(Data excerpts begins)

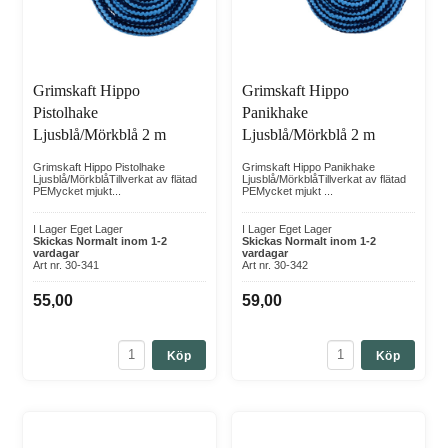
Grimskaft Hippo
Grimskaft Hippo
Pistolhake
Panikhake
Ljusblå/Mörkblå 2 m
Ljusblå/Mörkblå 2 m
Grimskaft Hippo Pistolhake
Grimskaft Hippo Panikhake
Ljusblå/MörkblåTillverkat av flätad
Ljusblå/MörkblåTillverkat av flätad
PEMycket mjukt...
PEMycket mjukt ...
I Lager Eget Lager
I Lager Eget Lager
Skickas Normalt inom 1-2
Skickas Normalt inom 1-2
vardagar
vardagar
Art nr. 30-341
Art nr. 30-342
55,00
59,00
Köp
Köp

(Data excerpts ends)

What this task involves: Every line above that holds "Hippo" should be tallied; answer with the total alone.

The completed task: 4